### Task directions
A copy is needed of each line in the records that has the word "property".

Pictures paired with source code
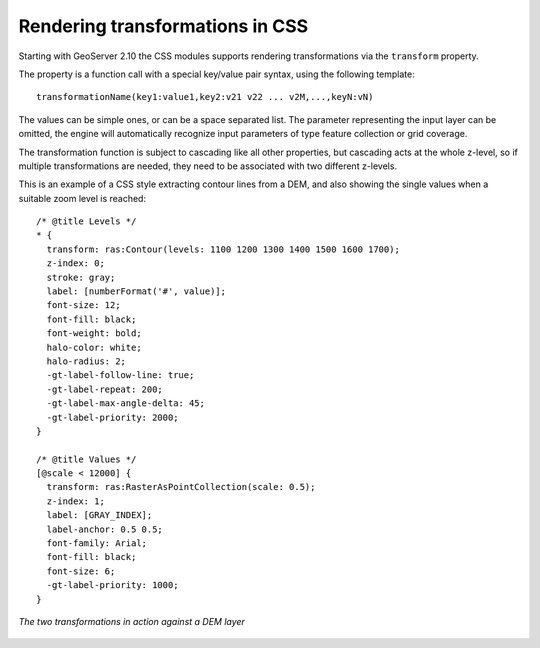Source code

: .. _css_nestedrules:

Rendering transformations in CSS
================================

.. highlight:: css

Starting with GeoServer 2.10 the CSS modules supports rendering transformations via the
``transform`` property.

The property is a function call with a special key/value pair syntax, using the following template::

   transformationName(key1:value1,key2:v21 v22 ... v2M,...,keyN:vN)
   
The values can be simple ones, or can be a space separated list. The parameter representing the
input layer can be omitted, the engine will automatically recognize input parameters of type feature collection
or grid coverage.

The transformation function is subject to cascading like all other properties, but cascading acts
at the whole z-level, so if multiple transformations are needed, they need to be associated with
two different z-levels.

This is an example of a CSS style extracting contour lines from a DEM, and also showing the single values
when a suitable zoom level is reached::

    /* @title Levels */
    * {
      transform: ras:Contour(levels: 1100 1200 1300 1400 1500 1600 1700);
      z-index: 0;
      stroke: gray;
      label: [numberFormat('#', value)];
      font-size: 12;
      font-fill: black;
      font-weight: bold;
      halo-color: white;
      halo-radius: 2;
      -gt-label-follow-line: true;
      -gt-label-repeat: 200;
      -gt-label-max-angle-delta: 45;
      -gt-label-priority: 2000;
    }
    
    /* @title Values */
    [@scale < 12000] {
      transform: ras:RasterAsPointCollection(scale: 0.5);
      z-index: 1;
      label: [GRAY_INDEX];
      label-anchor: 0.5 0.5;
      font-family: Arial;
      font-fill: black;
      font-size: 6;
      -gt-label-priority: 1000;
    }

.. figure:: images/transformation.png
   :align: center

   *The two transformations in action against a DEM layer*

### Exercise output
``transform`` property.
The property is a function call with a special key/value pair syntax, using the following template::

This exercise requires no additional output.